Tornando in chiesa, eccoci condotti dinanzi alla facciata del maggiore altare, che colla vaghezza dei suoi intagli presenta largo soggetto di studio a che si incammina nell’arte degli ornamenti. Apre l’adito questa facciata alla cappella maggiore ed a due laterali cappelline. Né meno pregevole dei fregi ornanti gli archi e di pilastri delle dette cappelle, è il fregio che tutto intorno cinge nel mezzo della cappella maggiore la grande pietra del sepolcro del doge Cristoforo Moro morto nel 1470. Per la copia degli intagli, tutti messi ad oro, non sono poi da passarsi senza osservazione il magnifico altare, il tabernacolo ed i sedili del coro travagliati diligentissimamente.

Nel primo altare del lato sinistro Carletto Calieri, con molta sagacia, dipinse la tavola sul rame, colla speranza di proteggerla dalla tramontana. Esprime nell’alto Maria Vergine con Cristo sostenuto dagli Angeli, ed al basso i santi Francesco d’Assisi ed Antonio di Padova. Nel terzo altare Antonio Zanchi fece la pala con i santi Bonaventura, Pietro d’Alcantara e Francesco Solano, e le sante Rosa, Chiara e Margherita da Corotona. Belle sono le sculture della cappella seguente, ma ignoto è lo scalpello che le eseguiva. Ben perciò si sa essere stato Antonio Rosselle di Firenze quegli che operava le sculture adornanti l’ultima cappella eretta dal procuratore Pietro Grimani morto nel 1553 e nella quale vi pose il suo sepolcro.

Varie confraternite erano un d? addette a questa chiesa: quella della Madonna di Lonigo, quella della Beata Vergine della Pietà quella dei Barcaiuoli del traghetto di Marghera, sotto il titolo di Sant’Andrea; quella dei Barcaiuoli di Ghetto, sotto la protezione dell’Annunziata; il sovvegno di San Diego, e la scuola degli scorticatori sotto il titolo di Sant’Antonio martire. (2)

Eventi più recenti

I padri francescani custodiscono la chiesa fino al 1810 (già dal 1806 era stata decretata da soppressione degli ordini religiosi e la concentrazione in pochi conventi). Il 25 ottobre di quell’anno la chiesa fu affidata al clero diocesano e due anni dopo il convento demolito per far posto all’orto botanico.

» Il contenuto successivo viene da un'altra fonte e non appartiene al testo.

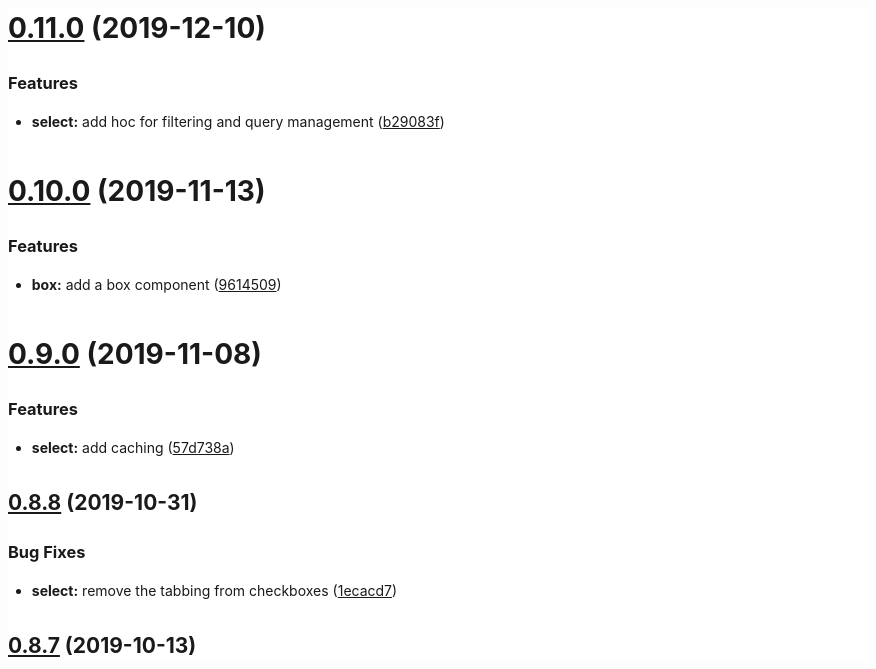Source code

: # [0.11.0](https://github.com/tourepedia/tp-ui/compare/@tourepedia/select@0.10.0...@tourepedia/select@0.11.0) (2019-12-10)


### Features

* **select:** add hoc for filtering and query management ([b29083f](https://github.com/tourepedia/tp-ui/commit/b29083f))





# [0.10.0](https://github.com/tourepedia/tp-ui/compare/@tourepedia/select@0.9.0...@tourepedia/select@0.10.0) (2019-11-13)


### Features

* **box:** add a box component ([9614509](https://github.com/tourepedia/tp-ui/commit/9614509))





# [0.9.0](https://github.com/tourepedia/tp-ui/compare/@tourepedia/select@0.8.8...@tourepedia/select@0.9.0) (2019-11-08)


### Features

* **select:** add caching ([57d738a](https://github.com/tourepedia/tp-ui/commit/57d738a))





## [0.8.8](https://github.com/tourepedia/tp-ui/compare/@tourepedia/select@0.8.7...@tourepedia/select@0.8.8) (2019-10-31)


### Bug Fixes

* **select:** remove the tabbing from checkboxes ([1ecacd7](https://github.com/tourepedia/tp-ui/commit/1ecacd7))





## [0.8.7](https://github.com/tourepedia/tp-ui/compare/@tourepedia/select@0.8.6...@tourepedia/select@0.8.7) (2019-10-13)
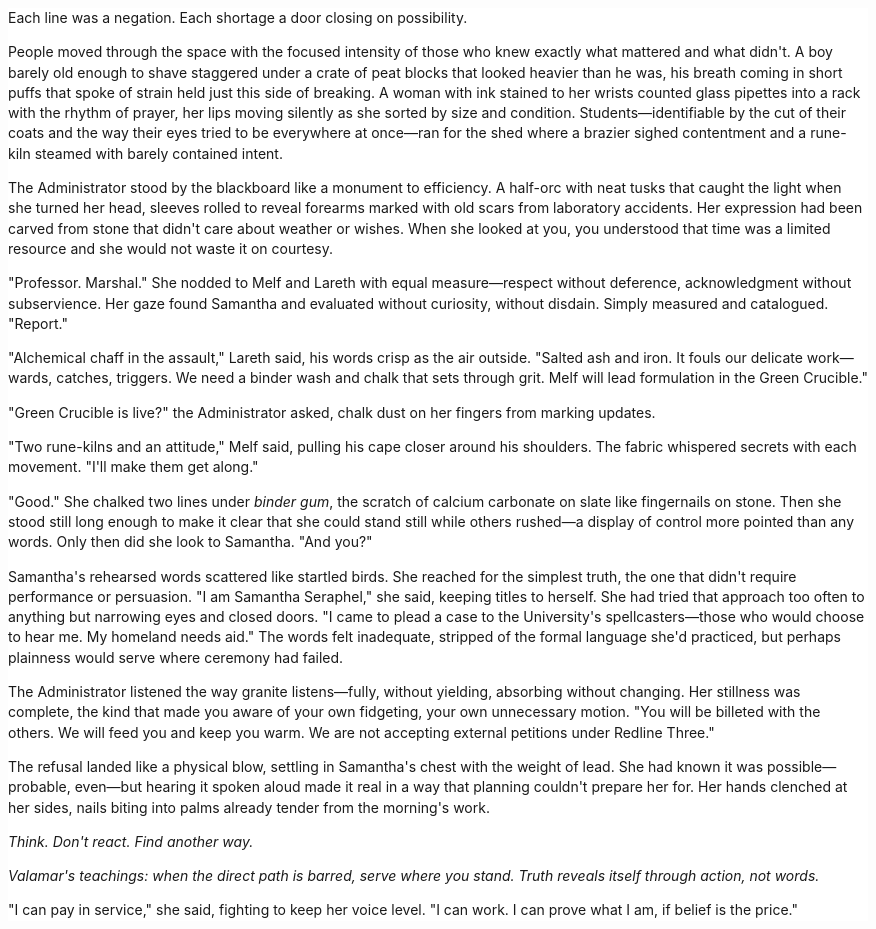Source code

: Each line was a negation. Each shortage a door closing on possibility.

People moved through the space with the focused intensity of those who knew exactly what mattered and what didn't. A boy barely old enough to shave staggered under a crate of peat blocks that looked heavier than he was, his breath coming in short puffs that spoke of strain held just this side of breaking. A woman with ink stained to her wrists counted glass pipettes into a rack with the rhythm of prayer, her lips moving silently as she sorted by size and condition. Students—identifiable by the cut of their coats and the way their eyes tried to be everywhere at once—ran for the shed where a brazier sighed contentment and a rune-kiln steamed with barely contained intent.

The Administrator stood by the blackboard like a monument to efficiency. A half-orc with neat tusks that caught the light when she turned her head, sleeves rolled to reveal forearms marked with old scars from laboratory accidents. Her expression had been carved from stone that didn't care about weather or wishes. When she looked at you, you understood that time was a limited resource and she would not waste it on courtesy.

"Professor. Marshal." She nodded to Melf and Lareth with equal measure—respect without deference, acknowledgment without subservience. Her gaze found Samantha and evaluated without curiosity, without disdain. Simply measured and catalogued. "Report."

"Alchemical chaff in the assault," Lareth said, his words crisp as the air outside. "Salted ash and iron. It fouls our delicate work—wards, catches, triggers. We need a binder wash and chalk that sets through grit. Melf will lead formulation in the Green Crucible."

"Green Crucible is live?" the Administrator asked, chalk dust on her fingers from marking updates.

"Two rune-kilns and an attitude," Melf said, pulling his cape closer around his shoulders. The fabric whispered secrets with each movement. "I'll make them get along."

"Good." She chalked two lines under *binder gum*, the scratch of calcium carbonate on slate like fingernails on stone. Then she stood still long enough to make it clear that she could stand still while others rushed—a display of control more pointed than any words. Only then did she look to Samantha. "And you?"

Samantha's rehearsed words scattered like startled birds. She reached for the simplest truth, the one that didn't require performance or persuasion. "I am Samantha Seraphel," she said, keeping titles to herself. She had tried that approach too often to anything but narrowing eyes and closed doors. "I came to plead a case to the University's spellcasters—those who would choose to hear me. My homeland needs aid." The words felt inadequate, stripped of the formal language she'd practiced, but perhaps plainness would serve where ceremony had failed.

The Administrator listened the way granite listens—fully, without yielding, absorbing without changing. Her stillness was complete, the kind that made you aware of your own fidgeting, your own unnecessary motion. "You will be billeted with the others. We will feed you and keep you warm. We are not accepting external petitions under Redline Three."

The refusal landed like a physical blow, settling in Samantha's chest with the weight of lead. She had known it was possible—probable, even—but hearing it spoken aloud made it real in a way that planning couldn't prepare her for. Her hands clenched at her sides, nails biting into palms already tender from the morning's work.

*Think. Don't react. Find another way.*

*Valamar's teachings: when the direct path is barred, serve where you stand. Truth reveals itself through action, not words.*

"I can pay in service," she said, fighting to keep her voice level. "I can work. I can prove what I am, if belief is the price."
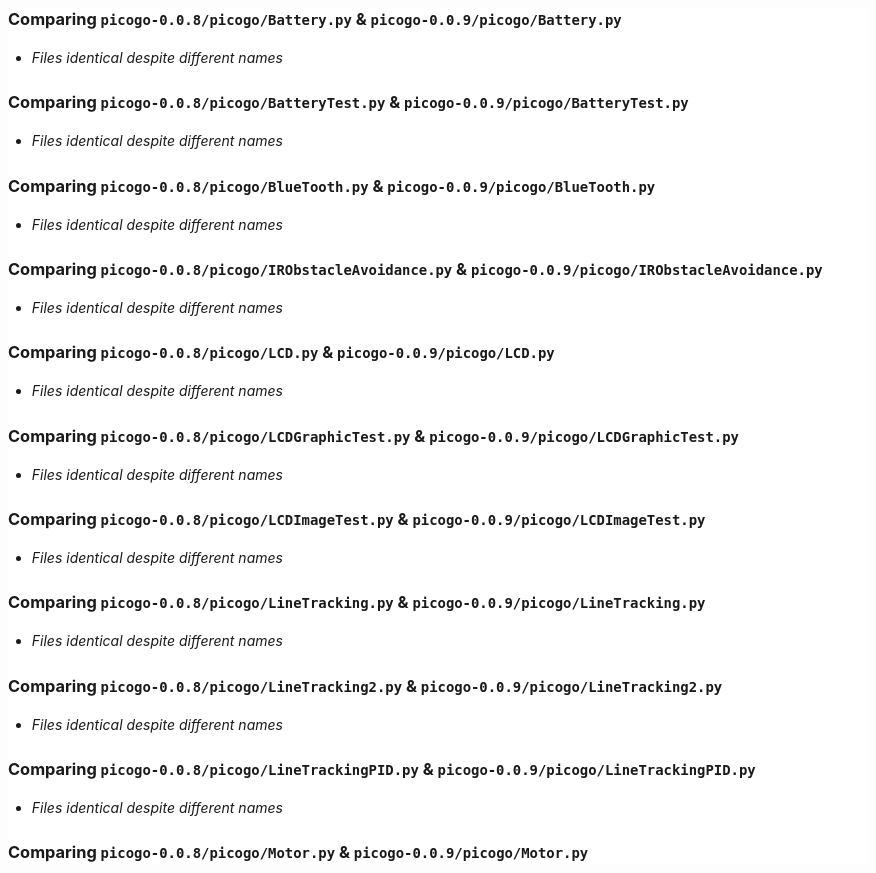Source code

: ### Comparing `picogo-0.0.8/picogo/Battery.py` & `picogo-0.0.9/picogo/Battery.py`

 * *Files identical despite different names*

### Comparing `picogo-0.0.8/picogo/BatteryTest.py` & `picogo-0.0.9/picogo/BatteryTest.py`

 * *Files identical despite different names*

### Comparing `picogo-0.0.8/picogo/BlueTooth.py` & `picogo-0.0.9/picogo/BlueTooth.py`

 * *Files identical despite different names*

### Comparing `picogo-0.0.8/picogo/IRObstacleAvoidance.py` & `picogo-0.0.9/picogo/IRObstacleAvoidance.py`

 * *Files identical despite different names*

### Comparing `picogo-0.0.8/picogo/LCD.py` & `picogo-0.0.9/picogo/LCD.py`

 * *Files identical despite different names*

### Comparing `picogo-0.0.8/picogo/LCDGraphicTest.py` & `picogo-0.0.9/picogo/LCDGraphicTest.py`

 * *Files identical despite different names*

### Comparing `picogo-0.0.8/picogo/LCDImageTest.py` & `picogo-0.0.9/picogo/LCDImageTest.py`

 * *Files identical despite different names*

### Comparing `picogo-0.0.8/picogo/LineTracking.py` & `picogo-0.0.9/picogo/LineTracking.py`

 * *Files identical despite different names*

### Comparing `picogo-0.0.8/picogo/LineTracking2.py` & `picogo-0.0.9/picogo/LineTracking2.py`

 * *Files identical despite different names*

### Comparing `picogo-0.0.8/picogo/LineTrackingPID.py` & `picogo-0.0.9/picogo/LineTrackingPID.py`

 * *Files identical despite different names*

### Comparing `picogo-0.0.8/picogo/Motor.py` & `picogo-0.0.9/picogo/Motor.py`
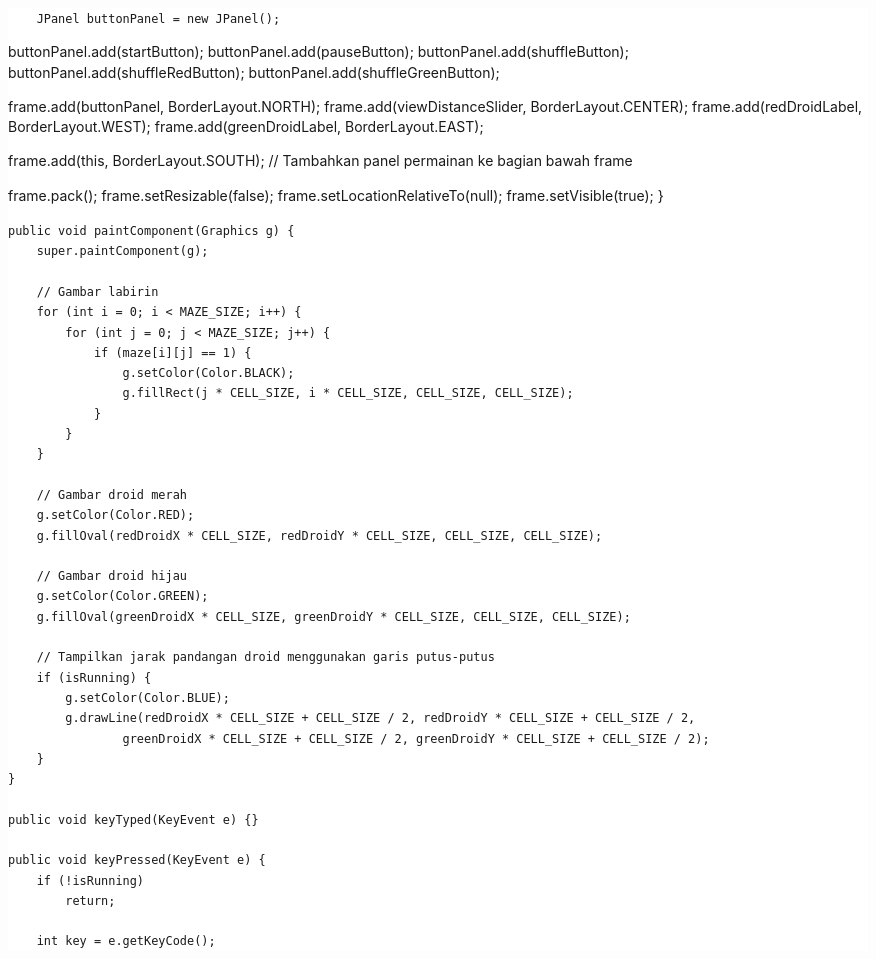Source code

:         JPanel buttonPanel = new JPanel();
buttonPanel.add(startButton);
buttonPanel.add(pauseButton);
buttonPanel.add(shuffleButton);
buttonPanel.add(shuffleRedButton);
buttonPanel.add(shuffleGreenButton);

frame.add(buttonPanel, BorderLayout.NORTH);
frame.add(viewDistanceSlider, BorderLayout.CENTER);
frame.add(redDroidLabel, BorderLayout.WEST);
frame.add(greenDroidLabel, BorderLayout.EAST);

frame.add(this, BorderLayout.SOUTH); // Tambahkan panel permainan ke bagian bawah frame

frame.pack();
frame.setResizable(false);
frame.setLocationRelativeTo(null);
frame.setVisible(true);
    }
    
    public void paintComponent(Graphics g) {
        super.paintComponent(g);
        
        // Gambar labirin
        for (int i = 0; i < MAZE_SIZE; i++) {
            for (int j = 0; j < MAZE_SIZE; j++) {
                if (maze[i][j] == 1) {
                    g.setColor(Color.BLACK);
                    g.fillRect(j * CELL_SIZE, i * CELL_SIZE, CELL_SIZE, CELL_SIZE);
                }
            }
        }
        
        // Gambar droid merah
        g.setColor(Color.RED);
        g.fillOval(redDroidX * CELL_SIZE, redDroidY * CELL_SIZE, CELL_SIZE, CELL_SIZE);
        
        // Gambar droid hijau
        g.setColor(Color.GREEN);
        g.fillOval(greenDroidX * CELL_SIZE, greenDroidY * CELL_SIZE, CELL_SIZE, CELL_SIZE);
        
        // Tampilkan jarak pandangan droid menggunakan garis putus-putus
        if (isRunning) {
            g.setColor(Color.BLUE);
            g.drawLine(redDroidX * CELL_SIZE + CELL_SIZE / 2, redDroidY * CELL_SIZE + CELL_SIZE / 2,
                    greenDroidX * CELL_SIZE + CELL_SIZE / 2, greenDroidY * CELL_SIZE + CELL_SIZE / 2);
        }
    }
    
    public void keyTyped(KeyEvent e) {}
    
    public void keyPressed(KeyEvent e) {
        if (!isRunning)
            return;
        
        int key = e.getKeyCode();
        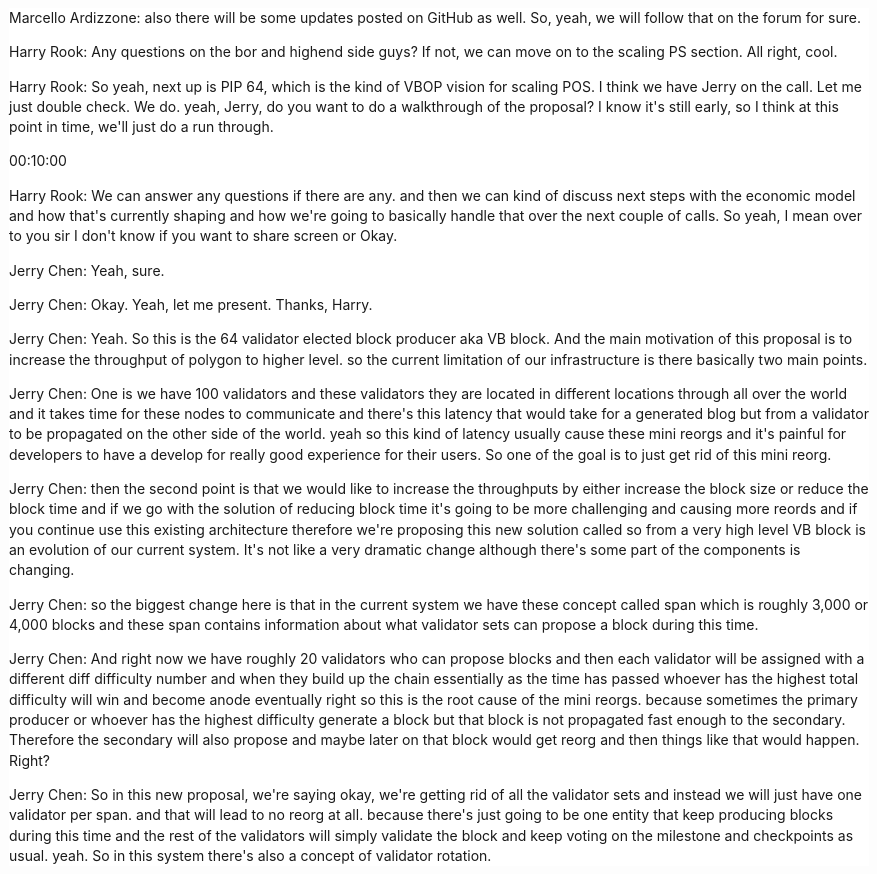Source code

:Marcello Ardizzone: also there will be some updates posted on GitHub as well. So, yeah, we will follow that on the forum for sure.

Harry Rook: Any questions on the bor and highend side guys? If not, we can move on to the scaling PS section. All right, cool.

Harry Rook: So yeah, next up is PIP 64, which is the kind of VBOP vision for scaling POS. I think we have Jerry on the call. Let me just double check. We do. yeah, Jerry, do you want to do a walkthrough of the proposal? I know it's still early, so I think at this point in time, we'll just do a run through.

00:10:00

Harry Rook: We can answer any questions if there are any. and then we can kind of discuss next steps with the economic model and how that's currently shaping and how we're going to basically handle that over the next couple of calls. So yeah, I mean over to you sir I don't know if you want to share screen or Okay.

Jerry Chen: Yeah, sure.

Jerry Chen: Okay. Yeah, let me present. Thanks, Harry.

Jerry Chen: Yeah. So this is the 64 validator elected block producer aka VB block. And the main motivation of this proposal is to increase the throughput of polygon to higher level. so the current limitation of our infrastructure is there basically two main points.

Jerry Chen: One is we have 100 validators and these validators they are located in different locations through all over the world and it takes time for these nodes to communicate and there's this latency that would take for a generated blog but from a validator to be propagated on the other side of the world. yeah so this kind of latency usually cause these mini reorgs and it's painful for developers to have a develop for really good experience for their users. So one of the goal is to just get rid of this mini reorg.

Jerry Chen: then the second point is that we would like to increase the throughputs by either increase the block size or reduce the block time and if we go with the solution of reducing block time it's going to be more challenging and causing more reords and if you continue use this existing architecture therefore we're proposing this new solution called so from a very high level VB block is an evolution of our current system. It's not like a very dramatic change although there's some part of the components is changing.

Jerry Chen: so the biggest change here is that in the current system we have these concept called span which is roughly 3,000 or 4,000 blocks and these span contains information about what validator sets can propose a block during this time.

Jerry Chen: And right now we have roughly 20 validators who can propose blocks and then each validator will be assigned with a different diff difficulty number and when they build up the chain essentially as the time has passed whoever has the highest total difficulty will win and become anode eventually right so this is the root cause of the mini reorgs. because sometimes the primary producer or whoever has the highest difficulty generate a block but that block is not propagated fast enough to the secondary. Therefore the secondary will also propose and maybe later on that block would get reorg and then things like that would happen. Right?

Jerry Chen: So in this new proposal, we're saying okay, we're getting rid of all the validator sets and instead we will just have one validator per span. and that will lead to no reorg at all. because there's just going to be one entity that keep producing blocks during this time and the rest of the validators will simply validate the block and keep voting on the milestone and checkpoints as usual. yeah. So in this system there's also a concept of validator rotation.

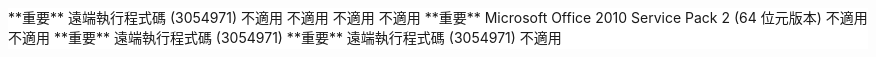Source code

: </td>
<td style="border:1px solid black;">
**重要**  
遠端執行程式碼  
(3054971)

</td>
<td style="border:1px solid black;">
不適用

</td>
<td style="border:1px solid black;">
不適用

</td>
<td style="border:1px solid black;">
不適用

</td>
<td style="border:1px solid black;">
不適用

</td>
<td style="border:1px solid black;">
**重要**

</td>
</tr>
<tr>
<td style="border:1px solid black;">
Microsoft Office 2010 Service Pack 2 (64 位元版本)

</td>
<td style="border:1px solid black;">
不適用

</td>
<td style="border:1px solid black;">
不適用

</td>
<td style="border:1px solid black;">
**重要**  
遠端執行程式碼  
(3054971)

</td>
<td style="border:1px solid black;">
**重要**  
遠端執行程式碼  
(3054971)

</td>
<td style="border:1px solid black;">
不適用
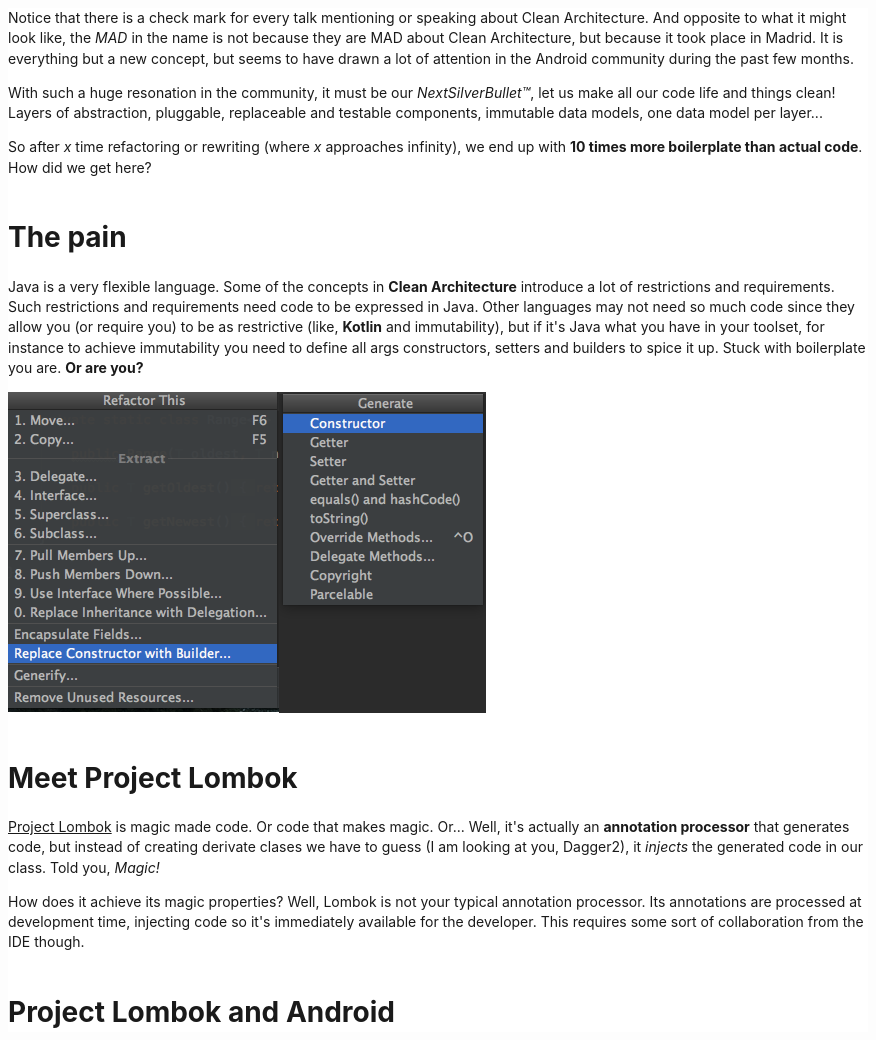 Notice that there is a check mark for every talk mentioning or speaking about Clean Architecture. And opposite to what it might look like, the *MAD* in the name is not because they are MAD about Clean Architecture, but because it took place in Madrid. It is everything but a new concept, but seems to have drawn a lot of attention in the Android community during the past few months.

With such a huge resonation in the community, it must be our *NextSilverBullet™*, let us make all our code life and things clean! Layers of abstraction, pluggable, replaceable and testable components, immutable data models, one data model per layer...

So after *x* time refactoring or rewriting (where *x* approaches infinity), we end up with **10 times more boilerplate than actual code**. How did we get here?

# The pain

Java is a very flexible language. Some of the concepts in **Clean Architecture** introduce a lot of restrictions and requirements. Such restrictions and requirements need code to be expressed in Java. Other languages may not need so much code since they allow you (or require you) to be as restrictive (like, **Kotlin** and immutability), but if it's Java what you have in your toolset, for instance to achieve immutability you need to define all args constructors, setters and builders to spice it up. Stuck with boilerplate you are. **Or are you?**

![Meet your new best friends, Refactor This and Generate](/assets/article_images/2016-10-17-avoiding-the-clean-boilerplate-welcome-project-lombok/refactorgenerate.png)

# Meet Project Lombok

[Project Lombok](https://projectlombok.org/) is magic made code. Or code that makes magic. Or... Well, it's actually an **annotation processor** that generates code, but instead of creating derivate clases we have to guess (I am looking at you, Dagger2), it *injects* the generated code in our class. Told you, *Magic!* 

How does it achieve its magic properties? Well, Lombok is not your typical annotation processor. Its annotations are processed at development time, injecting code so it's immediately available for the developer. This requires some sort of collaboration from the IDE though.

# Project Lombok and Android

Nel periodo di abbandono la chiesa su depredata di molte opere e nel 1815 le pale d’altare di Bellini, Carpaccio e Basaiti portate all’Accademia, dove sono tutt’ora visibili.

Nel piccolo tratto di convento rimasto, nel 1844, dopo il forzato trasferimento dai locali in Calle delle Monache per dar luogo alla costruzione della ferrovia, si stabiliscono i figli della Carità Canossiani, ordine fondato nel 1831 da Santa Maddalena di Canossa principalmente per la formazione cristiana dei ragazzi.

Nel giugno del 1952 il Patriarca Carlo Agostini erige San Giobbe a parrocchia staccandola da San Geremia.

(1) FLAMINIO CORNER. Notizie storiche delle chiese e monasteri di Venezia, e di Torcello tratte dalle chiese veneziane e torcellane (Padova, Stamperia del Seminario, 1763).

(2) ERMOLAO PAOLETTI. Il fiore di Venezia ossia i quadri, i monumenti, le vedute ed i costumi. (Tommaso Fontana editore. Venezia 1839).